A new Juniper Research study found that the number of global eSIM module shipments will increase from 430 million in 2020 to 822 million in 2025; representing a growth of 90 percent.
The research identified the public sector as the fastest-growing area, with shipments of eSIM‑enabled public sector sensors expected to increase by 500 percent over the next four years, as smart city services benefit from the flexibility of the growing eSIM ecosystem.
The new research, eSIMs: Sector Analysis, Emerging Opportunities & Market Forecasts 2021-2025, found that smart street lighting sensors will account for 88 percent of eSIM shipments within the public sector by 2025.
“We predict that smart city providers will leverage cellular networks, underpinned by eSIMs, as gateways to low-power connections for the monitoring and management of smart city services,” the report pointed out.

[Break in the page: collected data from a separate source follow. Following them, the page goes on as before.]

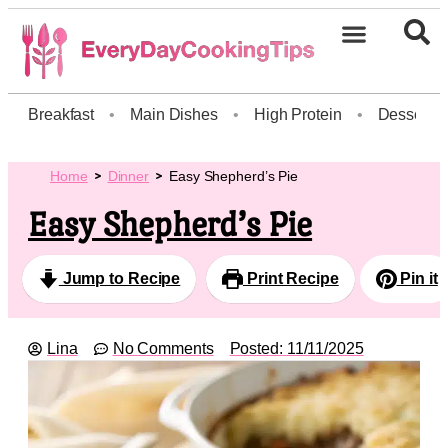
Breakfast
•
Main Dishes
•
High Protein
•
Dessert
Home
Dinner
Easy Shepherd’s Pie
Easy Shepherd’s Pie
Jump to Recipe
Print Recipe
Pin it
Lina
No Comments
Posted:
11/11/2025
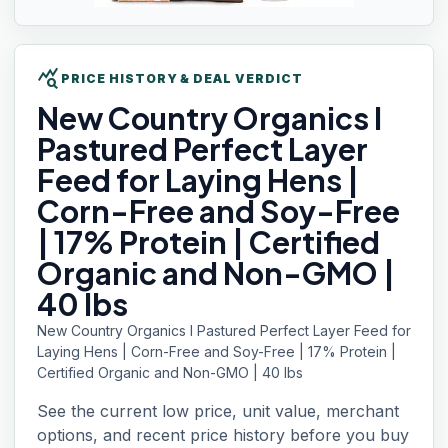
query_stats
PRICE HISTORY & DEAL VERDICT
New Country
Organics I
Pastured Perfect Layer
Feed for Laying Hens |
Corn-Free and Soy-Free
| 17% Protein | Certified
Organic and Non-GMO |
40 lbs
New Country Organics I Pastured Perfect Layer Feed for
Laying Hens | Corn-Free and Soy-Free | 17% Protein |
Certified Organic and Non-GMO | 40 lbs
See the current low price, unit value, merchant
options, and recent price history before you buy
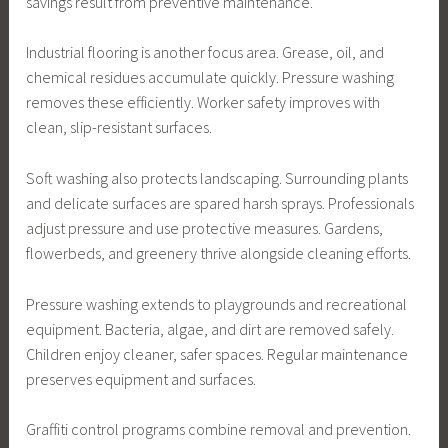
savings result from preventive maintenance.
Industrial flooring is another focus area. Grease, oil, and
chemical residues accumulate quickly. Pressure washing
removes these efficiently. Worker safety improves with
clean, slip-resistant surfaces.
Soft washing also protects landscaping. Surrounding plants
and delicate surfaces are spared harsh sprays. Professionals
adjust pressure and use protective measures. Gardens,
flowerbeds, and greenery thrive alongside cleaning efforts.
Pressure washing extends to playgrounds and recreational
equipment. Bacteria, algae, and dirt are removed safely.
Children enjoy cleaner, safer spaces. Regular maintenance
preserves equipment and surfaces.
Graffiti control programs combine removal and prevention.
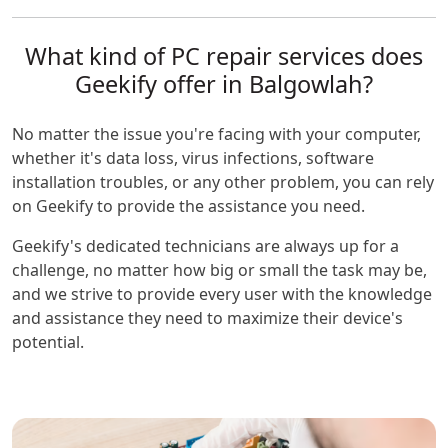
What kind of PC repair services does
Geekify offer in Balgowlah?
No matter the issue you're facing with your computer,
whether it's data loss, virus infections, software
installation troubles, or any other problem, you can rely
on Geekify to provide the assistance you need.
Geekify's dedicated technicians are always up for a
challenge, no matter how big or small the task may be,
and we strive to provide every user with the knowledge
and assistance they need to maximize their device's
potential.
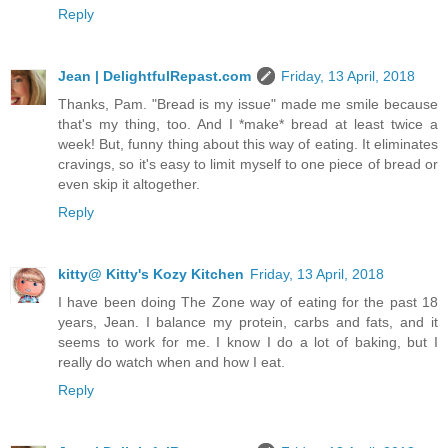
Reply
Jean | DelightfulRepast.com
Friday, 13 April, 2018
Thanks, Pam. "Bread is my issue" made me smile because
that's my thing, too. And I *make* bread at least twice a
week! But, funny thing about this way of eating. It eliminates
cravings, so it's easy to limit myself to one piece of bread or
even skip it altogether.
Reply
kitty@ Kitty's Kozy Kitchen
Friday, 13 April, 2018
I have been doing The Zone way of eating for the past 18
years, Jean. I balance my protein, carbs and fats, and it
seems to work for me. I know I do a lot of baking, but I
really do watch when and how I eat.
Reply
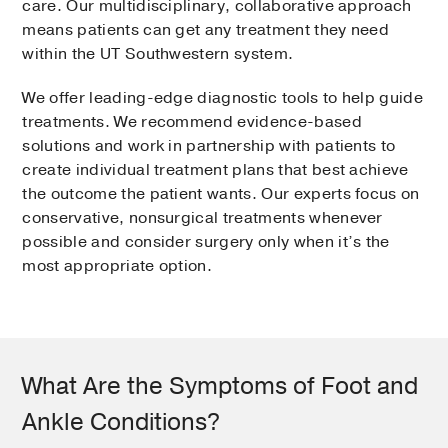
care. Our multidisciplinary, collaborative approach
means patients can get any treatment they need
within the UT Southwestern system.
We offer leading-edge diagnostic tools to help guide
treatments. We recommend evidence-based
solutions and work in partnership with patients to
create individual treatment plans that best achieve
the outcome the patient wants. Our experts focus on
conservative, nonsurgical treatments whenever
possible and consider surgery only when it’s the
most appropriate option.
What Are the Symptoms of Foot and
Ankle Conditions?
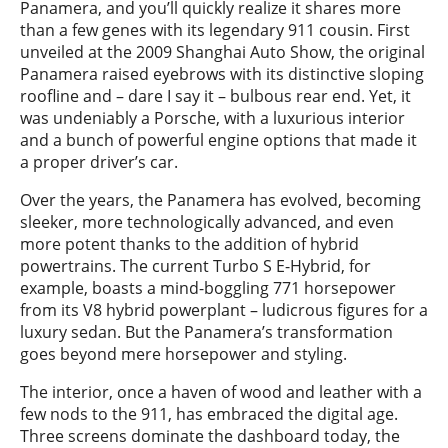
Panamera, and you’ll quickly realize it shares more
than a few genes with its legendary 911 cousin. First
unveiled at the 2009 Shanghai Auto Show, the original
Panamera raised eyebrows with its distinctive sloping
roofline and – dare I say it – bulbous rear end. Yet, it
was undeniably a Porsche, with a luxurious interior
and a bunch of powerful engine options that made it
a proper driver’s car.
Over the years, the Panamera has evolved, becoming
sleeker, more technologically advanced, and even
more potent thanks to the addition of hybrid
powertrains. The current Turbo S E-Hybrid, for
example, boasts a mind-boggling 771 horsepower
from its V8 hybrid powerplant – ludicrous figures for a
luxury sedan. But the Panamera’s transformation
goes beyond mere horsepower and styling.
The interior, once a haven of wood and leather with a
few nods to the 911, has embraced the digital age.
Three screens dominate the dashboard today, the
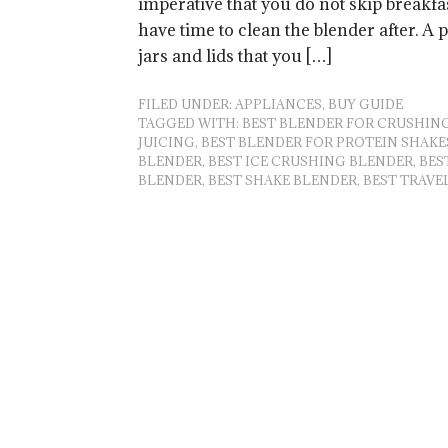
imperative that you do not skip breakfas
have time to clean the blender after. A 
jars and lids that you […]
FILED UNDER:
APPLIANCES
,
BUY GUIDE
TAGGED WITH:
BEST BLENDER FOR CRUSHING
JUICING
,
BEST BLENDER FOR PROTEIN SHAKE
BLENDER
,
BEST ICE CRUSHING BLENDER
,
BES
BLENDER
,
BEST SHAKE BLENDER
,
BEST TRAVE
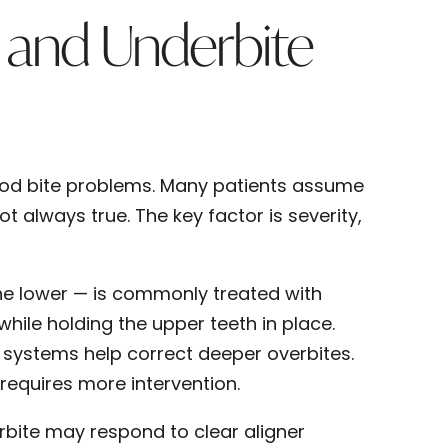
 and Underbite
od bite problems. Many patients assume
t always true. The key factor is severity,
the lower — is commonly treated with
while holding the upper teeth in place.
 systems help correct deeper overbites.
 requires more intervention.
erbite may respond to clear aligner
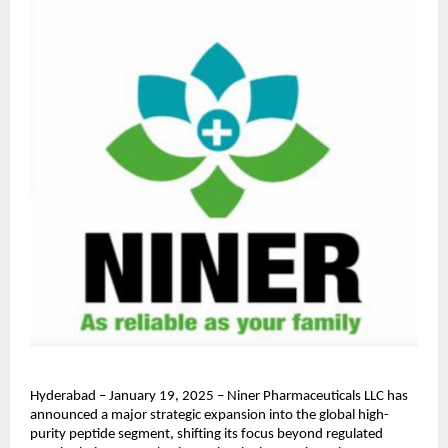
Hyderabad – January 19, 2025 – Niner Pharmaceuticals LLC has 
announced a major strategic expansion into the global high-
purity peptide segment, shifting its focus beyond regulated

NA Smart Cities achieve global dominance
The report predicts that the U.S. will remain the largest market for public sector eSIM adoption; accounting for 30 percent of eSIMs installed in devices by 2025.
It highlighted that “operators in North America have led the development and roll-out of 5G networks, which has enabled new levels of city-wide automation and information sharing in smart cities.”
Government authorities in other regions must follow the example set by smart cities in North America to ensure the smooth transition from legacy technology to smart sensors underpinned by robust eSIM technology.
Standalone 5G Networks Key for Future Smart Cities
The study urges eSIM vendors to develop 5G-capable modules to capitalise on the growth of next‑generation 5G standalone networks, which enables the deployment of 5G-enabled eSIMs within smart cities.
Research author Scarlett Woodford noted: ‘To support smart city initiatives, eSIM vendors must invest in the development of 5G-enabled form factors. By combining flexible network connectivity with high bandwidth transmission and reduced latency, 5G-capable modules will enable local authorities to monitor connected sensors in real-time and allocate resources accordingly.’